Theft: Another kind of Tourism Income for Immigrants
We had some great experiences in Spain. We had some very frustrating experiences in Spain. I’ll recap what would otherwise be a long story as a warning to travelers going to Barcelona. For the record, we had read and heard that Barcelona is full of pick-pockets and other theives and criminals, so our guard was up plenty. Problem is, we didn’t know all of their tricks. So let this be a lesson from our wallet to yours.
June 22
La Rambla and Shopping
Spontaneous and mysterious flat tire while at a stop light, pointed out to us by a couple of guys on a scooter. Lisa waits with car on busy road while I carry the slashed wheel on my dented head to the only 24hr garage in Barcelona, a mile away.
June 23
While attempting to go to the Picasso museum street thieves pull scam on us. One by my door motions that we have yet another flat tire and would not being satisfied with an inch of window. He had to bang on the door to get me to open it (unlocking all doors), accomplice opens back door on passenger side and runs with Lisa’s Nikon camera ($800). I took up chase but lose the parasites in Barcelona alleys.
We decide there’s nothing else to do as we’d have nothing to share with the police and find a lot to park the car for another attempt at the museum. At a stop light we have the same scam tried on us again (yes, not 10 minutes later than the successful attempt). This time I yell unkind words at the weasel and he and his accomplice walk away in shame. Truth be told, I was angry enough at not catching the first set that had I not been concerned about sticking around to protect Lisa, I’d likely have gotten out and done my best to take care of things, with perhaps good but likely bad results as an American dislocating the elbows of parasites in a foreign country is not looked upon well from what I understand, and I only had one small weapon. Don’t know what they might have had.
After parking the car, we approached the museum again on foot, but going through the area where I lost the first set of Barcelona’s vast population of parasites. I see one and he recognizes both Lisa and me and ducks into the kitchen of the restaurant he was in. I start taking pictures of him and his fellow parasites and keep close watch on the rat-hole of a restaurant they inhabit, while Lisa goes into a nearby shop to call the police. Police come, we give report, they ask us to file a full report at the station which we agree to and end up spending essentially the rest of the day there. Lost day on parasites. The second coming can’t come soon enough, though we have been praying that those looting wastes of food/water/air will find Christ and change their ways.

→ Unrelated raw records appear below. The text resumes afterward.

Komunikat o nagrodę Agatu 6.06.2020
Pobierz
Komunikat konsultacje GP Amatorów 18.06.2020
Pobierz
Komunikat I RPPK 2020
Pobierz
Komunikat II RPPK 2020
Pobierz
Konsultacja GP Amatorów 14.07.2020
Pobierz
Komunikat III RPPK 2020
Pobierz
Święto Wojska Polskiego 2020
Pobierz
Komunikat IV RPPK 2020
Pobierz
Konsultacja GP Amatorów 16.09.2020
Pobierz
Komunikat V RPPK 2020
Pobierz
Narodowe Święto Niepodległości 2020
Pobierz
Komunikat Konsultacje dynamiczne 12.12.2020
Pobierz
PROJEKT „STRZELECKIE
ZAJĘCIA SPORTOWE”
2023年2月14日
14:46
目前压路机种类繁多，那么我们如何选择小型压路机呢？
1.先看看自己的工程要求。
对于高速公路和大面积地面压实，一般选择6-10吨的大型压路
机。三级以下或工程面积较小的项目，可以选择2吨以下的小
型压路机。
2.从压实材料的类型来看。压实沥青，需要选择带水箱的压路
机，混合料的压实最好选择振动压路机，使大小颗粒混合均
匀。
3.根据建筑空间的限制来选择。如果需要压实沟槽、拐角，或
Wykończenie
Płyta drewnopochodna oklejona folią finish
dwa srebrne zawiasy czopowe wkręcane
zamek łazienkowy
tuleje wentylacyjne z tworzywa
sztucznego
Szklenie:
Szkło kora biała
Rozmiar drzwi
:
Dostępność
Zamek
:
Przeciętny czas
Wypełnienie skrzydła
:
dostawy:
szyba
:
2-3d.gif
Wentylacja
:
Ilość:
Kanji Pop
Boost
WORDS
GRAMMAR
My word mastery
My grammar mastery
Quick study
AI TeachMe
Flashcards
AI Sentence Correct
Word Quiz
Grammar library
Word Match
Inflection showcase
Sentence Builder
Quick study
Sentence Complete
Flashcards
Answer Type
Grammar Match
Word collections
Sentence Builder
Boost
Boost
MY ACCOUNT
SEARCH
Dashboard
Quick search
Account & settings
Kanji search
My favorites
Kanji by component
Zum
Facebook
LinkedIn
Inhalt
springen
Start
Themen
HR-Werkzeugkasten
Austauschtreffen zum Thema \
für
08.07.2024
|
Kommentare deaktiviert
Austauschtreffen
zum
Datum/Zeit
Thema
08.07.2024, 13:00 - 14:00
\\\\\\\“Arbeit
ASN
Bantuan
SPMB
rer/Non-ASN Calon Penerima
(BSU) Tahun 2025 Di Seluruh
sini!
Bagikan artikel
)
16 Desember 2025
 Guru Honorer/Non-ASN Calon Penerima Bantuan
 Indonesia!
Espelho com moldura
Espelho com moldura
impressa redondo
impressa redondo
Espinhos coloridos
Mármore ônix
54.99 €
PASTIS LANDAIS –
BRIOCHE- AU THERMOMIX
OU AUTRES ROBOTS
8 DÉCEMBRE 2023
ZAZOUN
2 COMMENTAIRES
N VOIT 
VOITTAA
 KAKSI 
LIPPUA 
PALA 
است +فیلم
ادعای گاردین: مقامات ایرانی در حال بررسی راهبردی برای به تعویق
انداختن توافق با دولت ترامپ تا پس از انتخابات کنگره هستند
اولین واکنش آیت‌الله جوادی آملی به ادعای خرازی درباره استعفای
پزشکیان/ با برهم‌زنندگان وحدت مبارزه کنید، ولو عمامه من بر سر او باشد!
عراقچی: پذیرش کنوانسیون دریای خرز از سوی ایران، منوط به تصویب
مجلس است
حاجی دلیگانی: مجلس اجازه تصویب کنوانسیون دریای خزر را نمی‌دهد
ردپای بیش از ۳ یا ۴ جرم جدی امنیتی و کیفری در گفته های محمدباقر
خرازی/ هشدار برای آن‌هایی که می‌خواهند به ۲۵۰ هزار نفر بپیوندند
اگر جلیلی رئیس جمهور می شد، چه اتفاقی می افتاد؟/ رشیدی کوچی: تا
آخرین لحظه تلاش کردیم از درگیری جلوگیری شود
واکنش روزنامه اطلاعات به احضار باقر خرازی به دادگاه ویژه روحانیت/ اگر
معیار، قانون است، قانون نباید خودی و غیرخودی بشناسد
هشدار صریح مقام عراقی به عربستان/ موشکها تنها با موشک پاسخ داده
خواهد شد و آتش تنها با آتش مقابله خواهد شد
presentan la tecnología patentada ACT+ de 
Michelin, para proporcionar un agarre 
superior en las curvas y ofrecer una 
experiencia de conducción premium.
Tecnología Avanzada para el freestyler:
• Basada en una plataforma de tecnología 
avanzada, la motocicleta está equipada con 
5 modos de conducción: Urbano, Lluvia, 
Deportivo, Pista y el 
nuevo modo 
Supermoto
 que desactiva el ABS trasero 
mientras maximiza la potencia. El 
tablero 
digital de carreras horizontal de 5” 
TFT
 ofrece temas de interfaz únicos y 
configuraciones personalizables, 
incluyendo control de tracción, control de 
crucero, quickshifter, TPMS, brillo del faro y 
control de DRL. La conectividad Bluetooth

Oh, by the way, the police ask why we thought the guy might be right enough about the flat tire to open the door. We tell him that we had had a flat the night before. He said “kids on a scooter tell you?” We say “Uh, yeah.” He proceeds to tell us that the kids on the scooter were the ones that slashed our tire, with a knife or sharpened screwdriver in their shoe. They have an accomplice who then opens the door, same as the above mentioned procedure, and takes whatever is close-by inside. The cop asks if anything was missing, but there wasn’t. He says, “then they failed that time. That’s good.” Yeah, celebration time.
So, to sum up. We were in Barcelona 3 days. Crime was attempted on us 3 times. Two were successful (a camera to the tune of $800, and a tire to the tune of $200 and a night and day wasted). We decide Spain is not for us until they can get a new government and police force who take immigration and crime seriously. Goodbye Barcelona.
June 24
We drive from Spain back to France. Wonderful to see France. Vive La France.
We drive to Rocamadour, a cliff town in the Dordogne region with a spectacular appearance. We stay the night in one of the well-furnished out buildings of a beautiful farm turned chic Hotel just a few kilometers away from town. We head back into town and explore on foot. Amazing sights: tight walking streets lined with shops and restaurants, ancient buildings covered with character, a small old chapel next to the grave site of one St. Amadour. Night pictures from various places around the valley looking at the lit city. One of the best parts of the trip so far. Amazing.